Ce dimanche 3 février, Idriss Déby, le président du Tchad, est encerclé dans son palais présidentiel, à Djaména. Les forces militaires françaises vont-elles intervenir pour sauver leur fidèle ami ? Ou Paris, considérant la situation comme perdue, va-t-il tenter de changer de monture, pour sauvegarder ses intérêts ?
Les prochaines heures nous apporterons la réponse.
Hier, Bernard Kouchner, se déclarait pour "une trêve", des "négociations" et un "arrangement" entre le pouvoir et la rébellion. C'est dire l'inquiétude, mais aussi la prudence des autorités françaises vis-à-vis de la crise tchadienne. On les comprend !

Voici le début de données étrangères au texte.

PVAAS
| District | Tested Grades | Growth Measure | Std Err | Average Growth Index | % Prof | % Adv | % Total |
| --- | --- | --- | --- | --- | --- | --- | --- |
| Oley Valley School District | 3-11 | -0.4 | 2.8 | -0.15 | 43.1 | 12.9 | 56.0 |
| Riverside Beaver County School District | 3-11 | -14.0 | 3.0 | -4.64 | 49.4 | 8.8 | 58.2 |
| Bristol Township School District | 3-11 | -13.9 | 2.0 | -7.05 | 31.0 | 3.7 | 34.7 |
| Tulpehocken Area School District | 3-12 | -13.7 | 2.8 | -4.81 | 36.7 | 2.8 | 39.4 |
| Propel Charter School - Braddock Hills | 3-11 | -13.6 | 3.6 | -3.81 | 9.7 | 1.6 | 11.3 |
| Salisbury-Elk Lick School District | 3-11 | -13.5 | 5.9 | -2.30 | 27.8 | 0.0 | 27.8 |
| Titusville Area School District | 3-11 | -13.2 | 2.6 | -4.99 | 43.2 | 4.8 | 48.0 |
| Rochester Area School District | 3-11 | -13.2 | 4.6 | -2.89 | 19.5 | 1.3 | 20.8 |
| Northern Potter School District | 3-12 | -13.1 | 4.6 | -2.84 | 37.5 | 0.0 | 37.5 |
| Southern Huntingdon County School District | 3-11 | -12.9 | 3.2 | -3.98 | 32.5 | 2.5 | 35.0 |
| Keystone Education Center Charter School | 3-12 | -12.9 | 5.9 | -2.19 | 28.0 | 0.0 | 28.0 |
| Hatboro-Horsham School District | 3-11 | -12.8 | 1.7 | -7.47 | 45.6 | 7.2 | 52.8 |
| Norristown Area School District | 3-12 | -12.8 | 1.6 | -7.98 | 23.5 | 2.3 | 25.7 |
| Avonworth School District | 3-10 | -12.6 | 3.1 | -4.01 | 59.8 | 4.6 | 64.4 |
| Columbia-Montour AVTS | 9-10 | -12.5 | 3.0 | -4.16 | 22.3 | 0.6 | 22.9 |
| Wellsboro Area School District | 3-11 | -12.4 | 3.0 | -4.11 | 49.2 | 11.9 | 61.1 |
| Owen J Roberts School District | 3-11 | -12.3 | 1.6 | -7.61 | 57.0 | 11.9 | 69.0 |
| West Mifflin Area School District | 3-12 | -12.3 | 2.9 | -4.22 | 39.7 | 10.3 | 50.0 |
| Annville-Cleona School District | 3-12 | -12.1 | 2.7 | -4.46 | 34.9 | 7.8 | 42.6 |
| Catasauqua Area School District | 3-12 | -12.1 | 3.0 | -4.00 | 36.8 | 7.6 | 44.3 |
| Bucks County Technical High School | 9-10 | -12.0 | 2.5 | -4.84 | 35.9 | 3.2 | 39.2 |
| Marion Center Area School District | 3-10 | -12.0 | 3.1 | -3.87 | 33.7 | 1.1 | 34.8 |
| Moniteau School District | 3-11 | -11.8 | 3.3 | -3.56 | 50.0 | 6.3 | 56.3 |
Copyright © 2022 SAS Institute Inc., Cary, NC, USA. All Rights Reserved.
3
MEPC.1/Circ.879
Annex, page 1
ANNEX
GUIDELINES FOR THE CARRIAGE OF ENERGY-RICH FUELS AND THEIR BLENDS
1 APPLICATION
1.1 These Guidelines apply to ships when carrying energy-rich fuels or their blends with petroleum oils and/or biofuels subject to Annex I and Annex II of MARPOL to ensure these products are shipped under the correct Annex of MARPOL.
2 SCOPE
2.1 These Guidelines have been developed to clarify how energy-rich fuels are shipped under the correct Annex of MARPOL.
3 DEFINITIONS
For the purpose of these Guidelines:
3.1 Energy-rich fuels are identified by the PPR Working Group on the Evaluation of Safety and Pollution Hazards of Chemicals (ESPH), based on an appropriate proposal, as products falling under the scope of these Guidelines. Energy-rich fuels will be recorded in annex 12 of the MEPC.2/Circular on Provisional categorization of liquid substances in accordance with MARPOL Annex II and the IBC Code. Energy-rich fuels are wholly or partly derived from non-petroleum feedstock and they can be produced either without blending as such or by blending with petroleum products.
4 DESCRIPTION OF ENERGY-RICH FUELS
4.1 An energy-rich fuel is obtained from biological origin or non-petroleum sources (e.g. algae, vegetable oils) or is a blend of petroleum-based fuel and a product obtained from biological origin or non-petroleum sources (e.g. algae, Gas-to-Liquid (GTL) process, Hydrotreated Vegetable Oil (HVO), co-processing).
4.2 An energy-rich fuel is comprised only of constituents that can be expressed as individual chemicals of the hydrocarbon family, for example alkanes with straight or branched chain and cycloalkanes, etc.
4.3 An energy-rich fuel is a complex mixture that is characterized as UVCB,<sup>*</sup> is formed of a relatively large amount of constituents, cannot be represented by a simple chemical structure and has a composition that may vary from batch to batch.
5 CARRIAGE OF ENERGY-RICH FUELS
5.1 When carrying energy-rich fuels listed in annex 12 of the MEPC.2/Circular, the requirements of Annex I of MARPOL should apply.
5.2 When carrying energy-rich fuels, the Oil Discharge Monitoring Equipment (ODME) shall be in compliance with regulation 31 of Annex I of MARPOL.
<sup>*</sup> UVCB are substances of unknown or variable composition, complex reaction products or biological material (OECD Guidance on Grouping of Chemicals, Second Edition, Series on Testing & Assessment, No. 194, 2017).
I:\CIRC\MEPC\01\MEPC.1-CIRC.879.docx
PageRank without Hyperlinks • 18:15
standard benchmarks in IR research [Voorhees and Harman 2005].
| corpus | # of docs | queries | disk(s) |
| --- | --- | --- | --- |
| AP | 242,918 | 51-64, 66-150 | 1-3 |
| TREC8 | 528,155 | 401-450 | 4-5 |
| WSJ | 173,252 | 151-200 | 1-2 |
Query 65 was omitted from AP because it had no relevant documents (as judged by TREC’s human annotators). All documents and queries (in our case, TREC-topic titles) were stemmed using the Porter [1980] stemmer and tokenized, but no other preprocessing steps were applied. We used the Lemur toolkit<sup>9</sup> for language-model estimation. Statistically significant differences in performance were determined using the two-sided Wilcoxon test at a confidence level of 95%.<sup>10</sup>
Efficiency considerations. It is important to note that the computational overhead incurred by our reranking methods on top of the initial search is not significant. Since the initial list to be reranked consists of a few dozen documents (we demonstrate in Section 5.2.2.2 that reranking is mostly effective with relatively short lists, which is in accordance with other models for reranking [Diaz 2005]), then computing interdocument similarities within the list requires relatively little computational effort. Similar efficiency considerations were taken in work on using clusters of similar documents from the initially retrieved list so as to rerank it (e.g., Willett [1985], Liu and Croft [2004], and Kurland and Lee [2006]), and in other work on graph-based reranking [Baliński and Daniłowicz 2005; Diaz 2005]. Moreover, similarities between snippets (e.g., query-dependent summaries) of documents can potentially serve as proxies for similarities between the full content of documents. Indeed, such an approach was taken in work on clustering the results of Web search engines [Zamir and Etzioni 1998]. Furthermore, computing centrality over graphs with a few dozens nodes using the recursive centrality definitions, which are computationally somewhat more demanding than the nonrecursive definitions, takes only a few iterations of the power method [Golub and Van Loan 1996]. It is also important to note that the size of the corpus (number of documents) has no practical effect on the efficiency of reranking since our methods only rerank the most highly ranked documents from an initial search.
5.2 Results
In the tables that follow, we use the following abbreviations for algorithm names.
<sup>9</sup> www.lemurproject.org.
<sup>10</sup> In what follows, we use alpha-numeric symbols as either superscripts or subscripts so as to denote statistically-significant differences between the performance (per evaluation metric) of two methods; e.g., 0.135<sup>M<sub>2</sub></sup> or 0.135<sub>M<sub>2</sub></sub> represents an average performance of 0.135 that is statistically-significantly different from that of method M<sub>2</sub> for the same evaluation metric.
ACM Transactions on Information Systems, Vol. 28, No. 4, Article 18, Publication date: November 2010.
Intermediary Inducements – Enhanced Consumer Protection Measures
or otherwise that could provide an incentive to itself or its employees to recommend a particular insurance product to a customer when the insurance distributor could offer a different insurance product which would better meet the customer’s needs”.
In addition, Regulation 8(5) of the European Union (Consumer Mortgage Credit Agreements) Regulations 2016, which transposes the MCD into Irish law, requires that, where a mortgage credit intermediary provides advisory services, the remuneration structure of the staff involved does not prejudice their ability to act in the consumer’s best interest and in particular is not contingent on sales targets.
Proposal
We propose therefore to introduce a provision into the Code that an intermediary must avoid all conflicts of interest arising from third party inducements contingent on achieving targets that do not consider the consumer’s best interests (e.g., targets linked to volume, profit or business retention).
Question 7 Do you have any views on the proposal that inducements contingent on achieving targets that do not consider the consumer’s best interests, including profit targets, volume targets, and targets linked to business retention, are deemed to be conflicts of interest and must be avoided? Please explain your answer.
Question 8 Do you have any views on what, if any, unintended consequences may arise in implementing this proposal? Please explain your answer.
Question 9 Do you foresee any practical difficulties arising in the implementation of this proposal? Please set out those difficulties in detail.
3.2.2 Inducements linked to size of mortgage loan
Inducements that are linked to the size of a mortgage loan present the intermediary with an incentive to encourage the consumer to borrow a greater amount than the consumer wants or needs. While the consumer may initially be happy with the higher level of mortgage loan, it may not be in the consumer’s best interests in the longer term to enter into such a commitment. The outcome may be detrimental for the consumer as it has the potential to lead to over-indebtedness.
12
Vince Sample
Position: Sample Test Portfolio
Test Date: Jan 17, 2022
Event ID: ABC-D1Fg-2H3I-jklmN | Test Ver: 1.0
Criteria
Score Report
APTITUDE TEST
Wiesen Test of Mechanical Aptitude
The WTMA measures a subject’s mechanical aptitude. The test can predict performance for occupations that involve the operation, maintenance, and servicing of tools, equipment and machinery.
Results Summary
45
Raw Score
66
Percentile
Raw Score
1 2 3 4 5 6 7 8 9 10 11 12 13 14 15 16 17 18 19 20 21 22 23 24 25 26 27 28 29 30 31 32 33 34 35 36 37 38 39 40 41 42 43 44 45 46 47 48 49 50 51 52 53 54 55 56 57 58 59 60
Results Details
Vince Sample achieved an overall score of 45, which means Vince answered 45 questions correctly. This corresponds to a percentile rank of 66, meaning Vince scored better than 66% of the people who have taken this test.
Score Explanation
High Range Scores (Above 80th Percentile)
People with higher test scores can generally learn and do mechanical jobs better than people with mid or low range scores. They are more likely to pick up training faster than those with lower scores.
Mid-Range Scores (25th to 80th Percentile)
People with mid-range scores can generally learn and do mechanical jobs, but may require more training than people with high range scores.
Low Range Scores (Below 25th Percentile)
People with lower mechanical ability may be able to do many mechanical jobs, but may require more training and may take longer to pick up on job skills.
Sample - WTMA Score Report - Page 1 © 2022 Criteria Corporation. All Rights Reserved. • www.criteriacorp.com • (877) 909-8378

Car c'est bien le gouvernement français qui a piloté, en 1990, le coup d'état fomenté par Idriss Déby contre le président de l'époque, Issène Habré, dont il était le chef des armées. La connivence était si ouverte qu'un honorable agent de la DGSE, Paul Fontbonne, était alors devenu le "conseiller de la Présidence", à Djaména, poste qu'il occupa jusqu'en 1994.
Pourquoi cette sollicitude ?
En 1992, la France obtient sa participation au consortium pétrolier, à direction américaine, appelé à exploiter le pétrole du Sud-Tchadien. Un oléoduc, long de 1070 kms, doit acheminer l'or noir de Doba, au Tchad, jusqu'au port camerounais de Kibri. Ce projet reçoit l'approbation de la Banque mondiale, au bénéfice de la compagnie US Exxon-Mobil et Chevron.
La construction de cet oléoduc fut confiée à Bolloré, Bouygues et Alcatel-Altsom. De quoi affermir de solides amitiés ...
Pendant tout ce temps-là, Idriss Déby, pour se maintenir au pouvoir, a recours, en permanence à des méthodes de terreur. Déjà, lorsqu'il était le chef d'état major d'Hisséne Habré, de 1982 à 1990, il était tenu pour responsable de 40.000 morts ou disparus.
En 1993, il est donc à la tête de l'Etat tchadien. Amnesty International écrit :
"La terreur règne toujours. O continue de repêcher des cadavres dans les eaux du Chari, le fleuve qui arrose Djaména. Plus de 800 personnes ont été exécutées, de façon extra-judiciaire. Les assassins, les tortionnaires, les ravisseurs qui sévissent au Tchad, appartiennent aux forces de sécurité d'Idriss Déby".
Chaque année, 1994, 1995, et toutes celles qui suivent, d'"expéditions" en massacres, la répression demeure toujours sanglante.
François-Xavier Verschave, le spécialiste de l'Afrique, écrit un ouvrage, Noir silence*, où est consigné, pays par pays, les horreurs organisées et planifiées par les potentats locaux, en lien étroit avec les "services" français. Le Tchad y tient une bonne place. Verschave traite Déby "d'assassin invétéré". Le dictateur, de même que les présidents Sassou Nguesso, du Congo et Omar Bongo, du Gabon, poursuivent l'auteur en justice. La Cour d'appel de Paris déboute les plaignants, qui s'estimaient calomniés. François-Xavier Verschave, dans son livre, qui porte en sous-titre "Qui arrêtera la françafrique ?", n'a donc fait qu'écrire la vérité !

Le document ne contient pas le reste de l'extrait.